Records shown >>
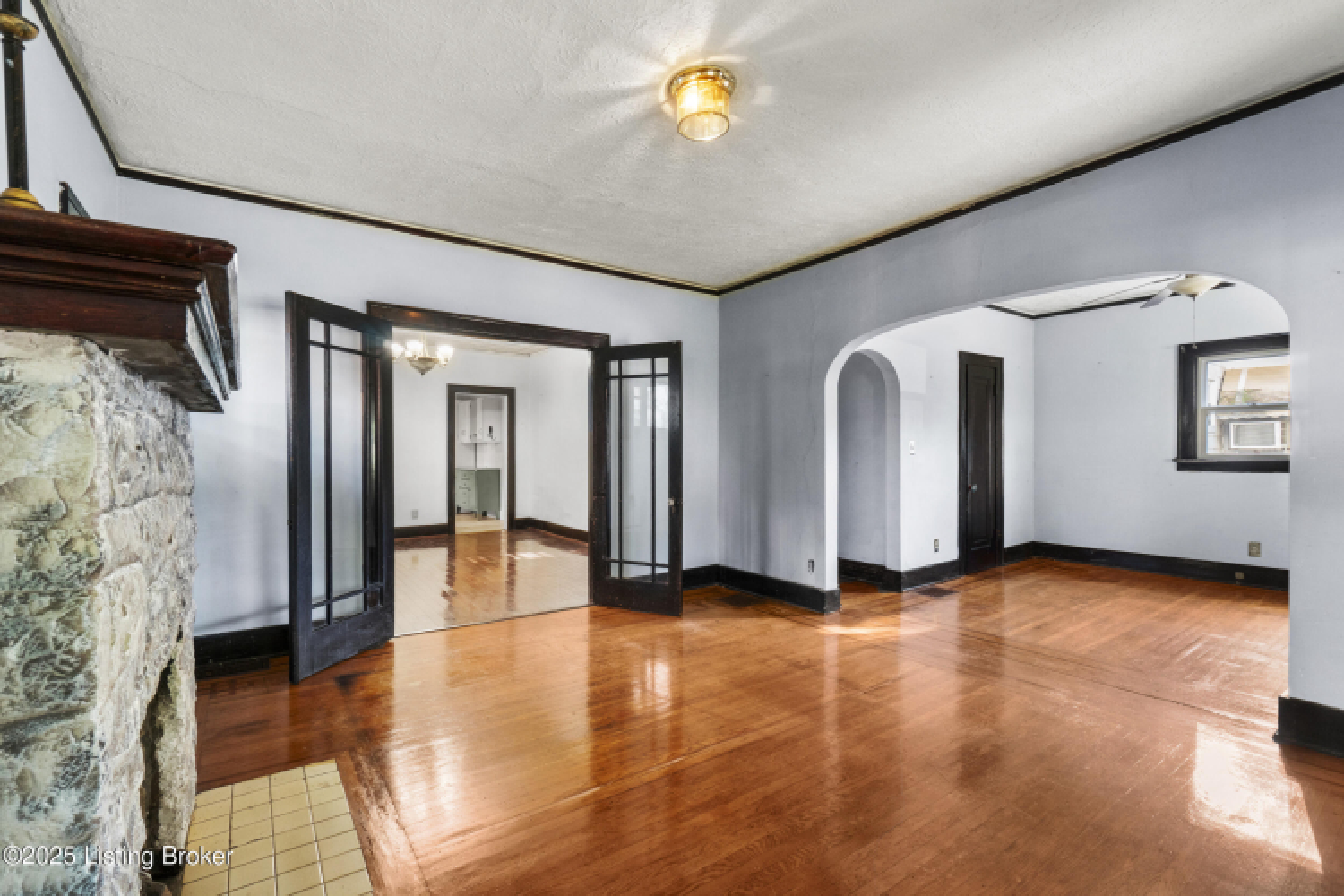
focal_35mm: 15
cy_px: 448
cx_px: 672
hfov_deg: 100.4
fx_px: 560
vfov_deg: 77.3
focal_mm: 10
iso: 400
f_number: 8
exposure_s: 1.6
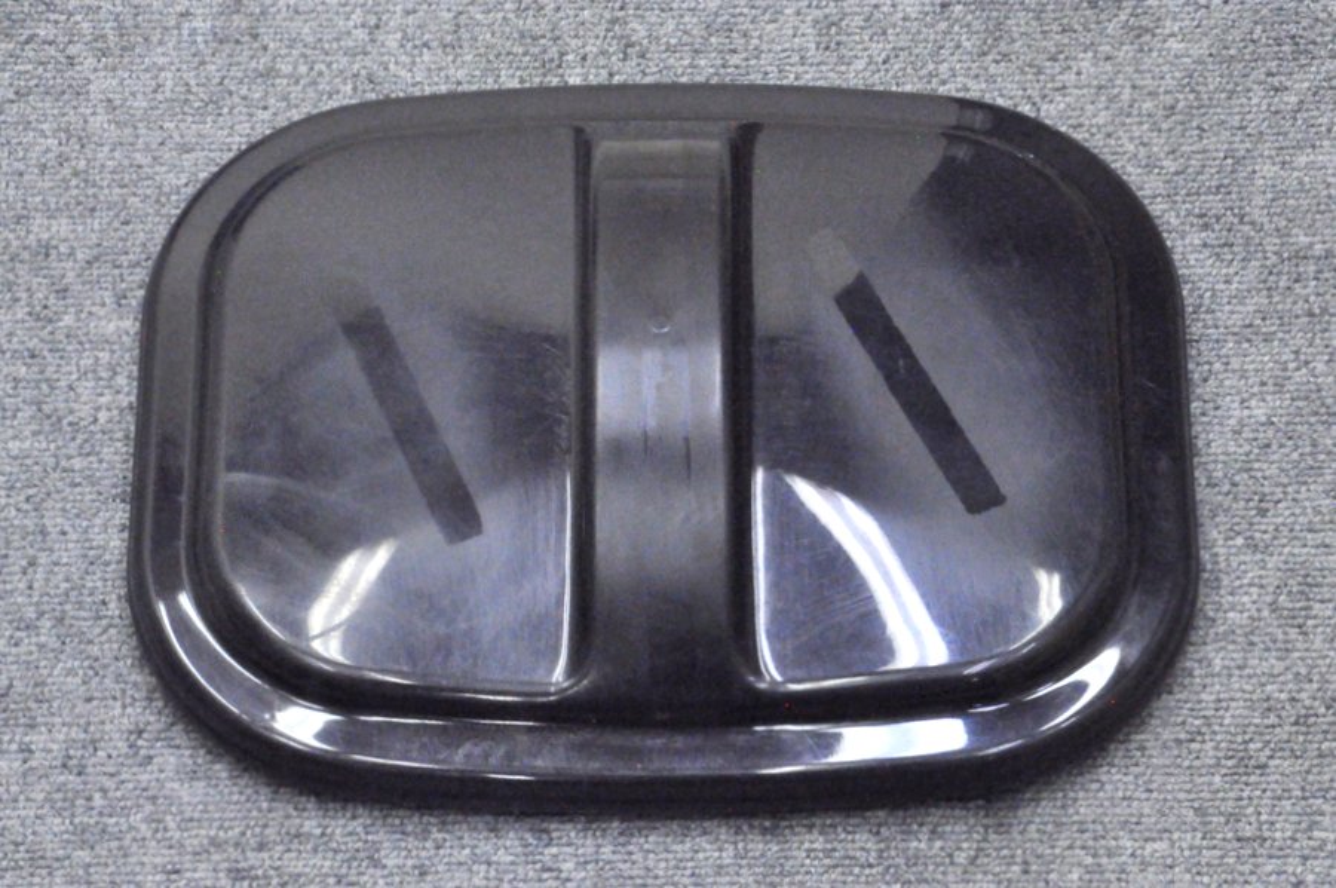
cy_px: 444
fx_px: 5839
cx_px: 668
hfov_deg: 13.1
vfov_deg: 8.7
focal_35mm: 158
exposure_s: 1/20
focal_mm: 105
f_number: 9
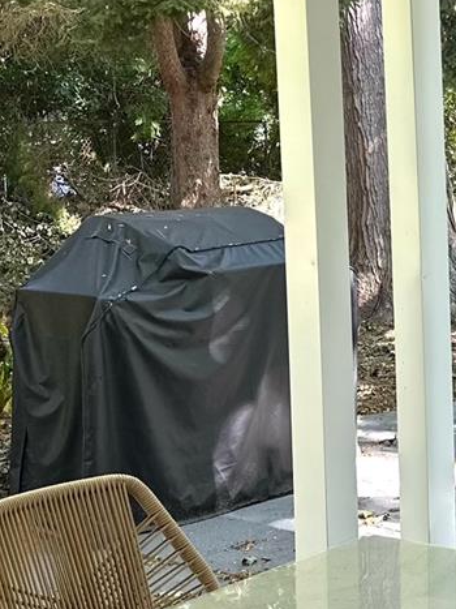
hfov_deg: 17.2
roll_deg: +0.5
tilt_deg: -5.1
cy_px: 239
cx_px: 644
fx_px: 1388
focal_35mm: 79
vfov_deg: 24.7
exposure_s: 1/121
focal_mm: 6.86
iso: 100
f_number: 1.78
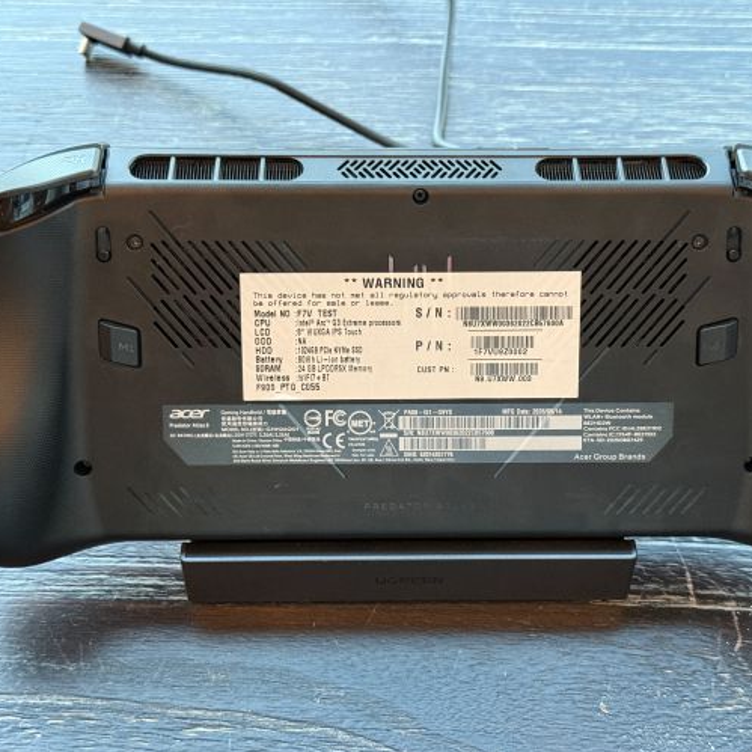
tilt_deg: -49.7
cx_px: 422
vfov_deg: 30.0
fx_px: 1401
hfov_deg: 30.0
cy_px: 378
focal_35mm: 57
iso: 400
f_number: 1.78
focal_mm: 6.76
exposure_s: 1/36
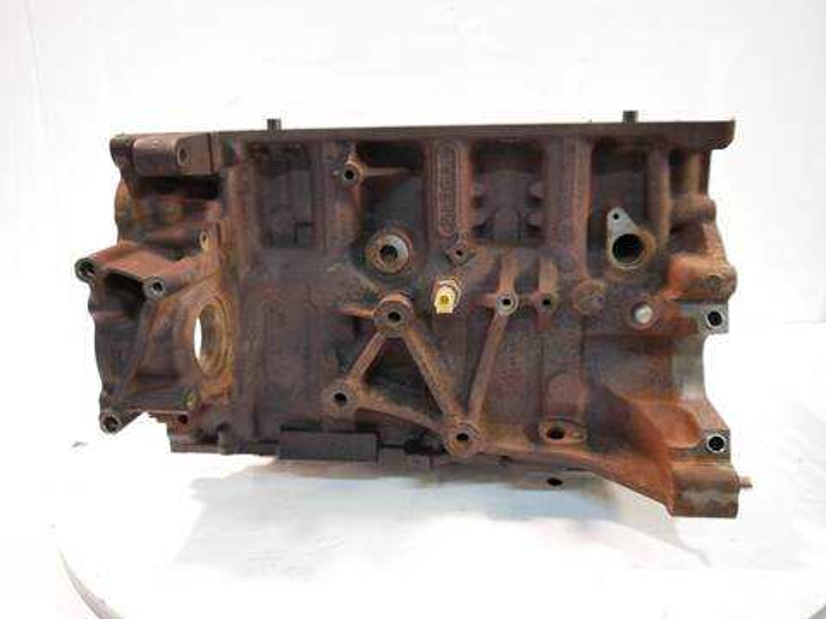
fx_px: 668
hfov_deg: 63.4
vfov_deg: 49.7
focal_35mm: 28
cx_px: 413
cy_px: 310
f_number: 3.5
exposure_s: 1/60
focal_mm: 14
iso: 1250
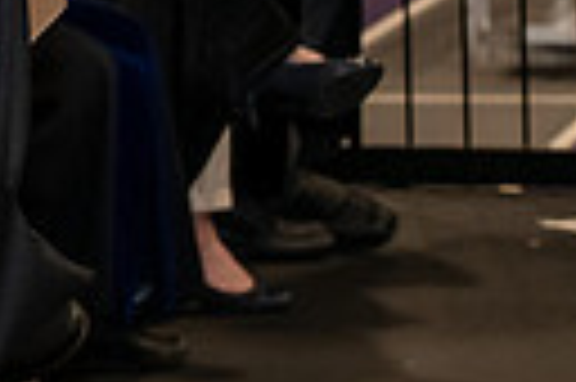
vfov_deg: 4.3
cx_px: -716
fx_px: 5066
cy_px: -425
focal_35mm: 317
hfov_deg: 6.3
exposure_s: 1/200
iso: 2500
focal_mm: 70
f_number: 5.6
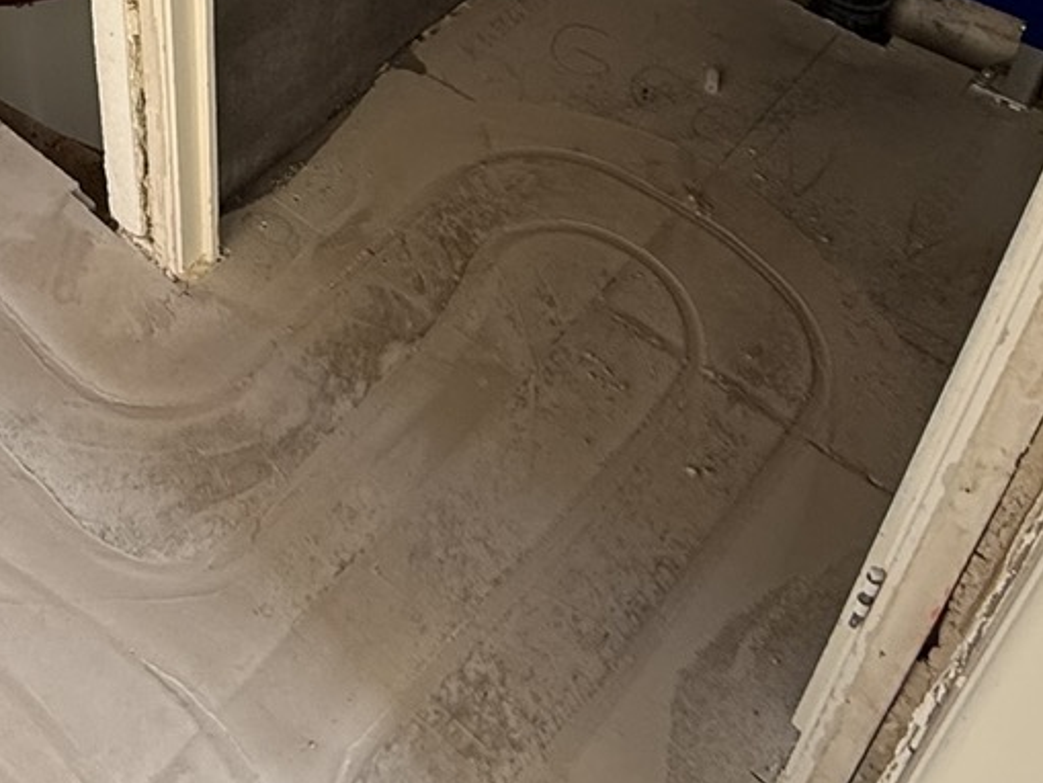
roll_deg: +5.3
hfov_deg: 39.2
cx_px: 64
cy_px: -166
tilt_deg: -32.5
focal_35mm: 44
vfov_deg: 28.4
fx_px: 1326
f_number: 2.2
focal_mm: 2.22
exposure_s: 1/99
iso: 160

Work instructions >>
Exactly the lines from the one containing "focal_35mm: 44" to the last line of the entries above must be duplicated, with both of those lines included and nothing more.

Your response >>
focal_35mm: 44
vfov_deg: 28.4
fx_px: 1326
f_number: 2.2
focal_mm: 2.22
exposure_s: 1/99
iso: 160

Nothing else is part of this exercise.